La alerta roja por calor extremo en Chile y Argentina se ha convertido en una de las principales preocupaciones sanitarias de este cierre de año. Con temperaturas que han superado los 37 °C en Santiago y Buenos Aires, las autoridades de salud han reforzado las advertencias por los efectos del llamado estrés térmico, una condición que no solo afecta a personas mayores o con enfermedades previas.
Nuevos reportes médicos indican que las olas de calor están generando un aumento de arritmias cardíacas incluso en personas jóvenes y aparentemente sanas, un fenómeno que ha encendido las alertas en ambos países.
Qué es el estrés térmico y cómo afecta al corazón
El estrés térmico ocurre cuando el cuerpo no logra regular adecuadamente su temperatura interna frente a condiciones de calor extremo. En este escenario, el sistema cardiovascular se ve obligado a trabajar más intensamente para disipar el calor, aumentando la frecuencia cardíaca y la presión sobre el corazón.
Especialistas advierten que esta sobrecarga puede desencadenar palpitaciones, mareos, descompensaciones e incluso arritmias en personas sin antecedentes médicos.
Jóvenes y deportistas, un grupo de riesgo inesperado
Uno de los datos que más preocupa a los equipos de salud es el aumento de consultas de jóvenes activos y deportistas recreativos.
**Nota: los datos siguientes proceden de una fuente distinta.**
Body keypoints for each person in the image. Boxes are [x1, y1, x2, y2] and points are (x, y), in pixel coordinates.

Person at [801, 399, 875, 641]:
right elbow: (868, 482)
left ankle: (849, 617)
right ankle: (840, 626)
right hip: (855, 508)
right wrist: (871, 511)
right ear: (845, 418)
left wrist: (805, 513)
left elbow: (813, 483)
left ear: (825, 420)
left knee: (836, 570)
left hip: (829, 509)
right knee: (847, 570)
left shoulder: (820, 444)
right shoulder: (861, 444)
El ejercicio intenso durante las horas de mayor radiación solar eleva significativamente el riesgo cardiovascular, especialmente cuando se combina con deshidratación y consumo de alcohol.
Las autoridades coinciden en que la hidratación, aunque fundamental, no es suficiente por sí sola para prevenir los efectos del calor extremo.
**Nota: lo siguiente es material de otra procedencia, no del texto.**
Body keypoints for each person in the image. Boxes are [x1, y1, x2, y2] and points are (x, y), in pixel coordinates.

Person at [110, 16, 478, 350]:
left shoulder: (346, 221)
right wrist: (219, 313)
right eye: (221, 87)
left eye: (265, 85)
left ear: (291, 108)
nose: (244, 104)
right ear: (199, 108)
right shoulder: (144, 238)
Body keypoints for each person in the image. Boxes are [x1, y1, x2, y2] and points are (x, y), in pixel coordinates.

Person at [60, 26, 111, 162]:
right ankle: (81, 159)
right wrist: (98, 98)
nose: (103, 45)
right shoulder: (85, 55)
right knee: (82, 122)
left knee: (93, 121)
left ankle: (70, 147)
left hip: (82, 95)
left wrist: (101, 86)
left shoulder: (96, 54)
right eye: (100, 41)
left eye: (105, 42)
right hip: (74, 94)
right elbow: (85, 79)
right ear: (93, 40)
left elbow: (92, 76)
Recomendaciones clave para las celebraciones de Año Nuevo
Ante este escenario, los ministerios de Salud han reiterado una recomendación central:
evitar el ejercicio físico intenso entre las 11:00 y las 18:00 horas, período en el que se concentran las temperaturas más elevadas.
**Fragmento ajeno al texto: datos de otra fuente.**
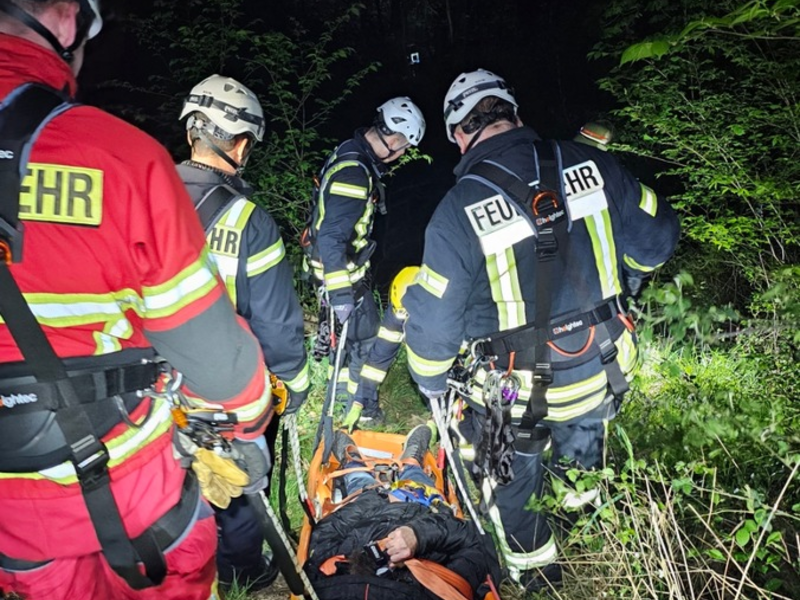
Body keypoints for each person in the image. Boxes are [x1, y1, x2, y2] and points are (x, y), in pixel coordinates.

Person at [0, 2, 271, 599]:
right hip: (134, 498)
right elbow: (215, 356)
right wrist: (251, 421)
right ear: (67, 16)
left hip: (13, 524)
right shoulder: (119, 159)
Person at [403, 68, 679, 593]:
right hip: (605, 366)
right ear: (514, 113)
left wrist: (432, 380)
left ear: (458, 133)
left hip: (519, 393)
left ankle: (537, 572)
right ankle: (586, 526)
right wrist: (630, 279)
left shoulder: (456, 210)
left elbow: (435, 320)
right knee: (583, 440)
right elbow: (658, 239)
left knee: (509, 471)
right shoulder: (595, 164)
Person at [176, 74, 311, 592]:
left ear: (192, 131)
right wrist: (292, 385)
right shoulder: (250, 221)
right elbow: (276, 322)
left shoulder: (142, 196)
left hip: (155, 384)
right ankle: (241, 571)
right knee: (241, 477)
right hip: (226, 390)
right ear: (240, 143)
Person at [302, 97, 425, 413]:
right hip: (341, 275)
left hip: (331, 270)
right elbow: (331, 237)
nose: (400, 156)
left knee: (342, 344)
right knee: (365, 340)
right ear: (394, 139)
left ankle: (339, 401)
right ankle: (359, 407)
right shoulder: (355, 174)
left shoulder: (349, 152)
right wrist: (341, 293)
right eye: (403, 149)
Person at [305, 425, 502, 600]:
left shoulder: (326, 589)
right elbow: (475, 543)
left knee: (360, 484)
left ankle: (354, 462)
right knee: (415, 483)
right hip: (423, 511)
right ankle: (411, 462)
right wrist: (418, 535)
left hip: (365, 515)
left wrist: (374, 500)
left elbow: (322, 540)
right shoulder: (444, 592)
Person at [343, 265, 419, 430]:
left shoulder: (442, 322)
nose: (402, 320)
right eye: (399, 313)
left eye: (406, 315)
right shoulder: (396, 315)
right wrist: (358, 401)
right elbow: (377, 360)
Además, se aconseja buscar sombra, utilizar ropa liviana, reducir el consumo de alcohol y prestar atención a síntomas como fatiga excesiva, dolor en el pecho o palpitaciones.
Una señal de alerta frente al cambio climático
Este episodio vuelve a poner en evidencia el impacto del cambio climático en la salud pública. Las olas de calor más frecuentes y prolongadas obligan a replantear hábitos cotidianos y protocolos sanitarios, especialmente durante eventos masivos y celebraciones.
El llamado de las autoridades es claro: escuchar al cuerpo y priorizar la salud cardiovascular durante estos días de calor extremo.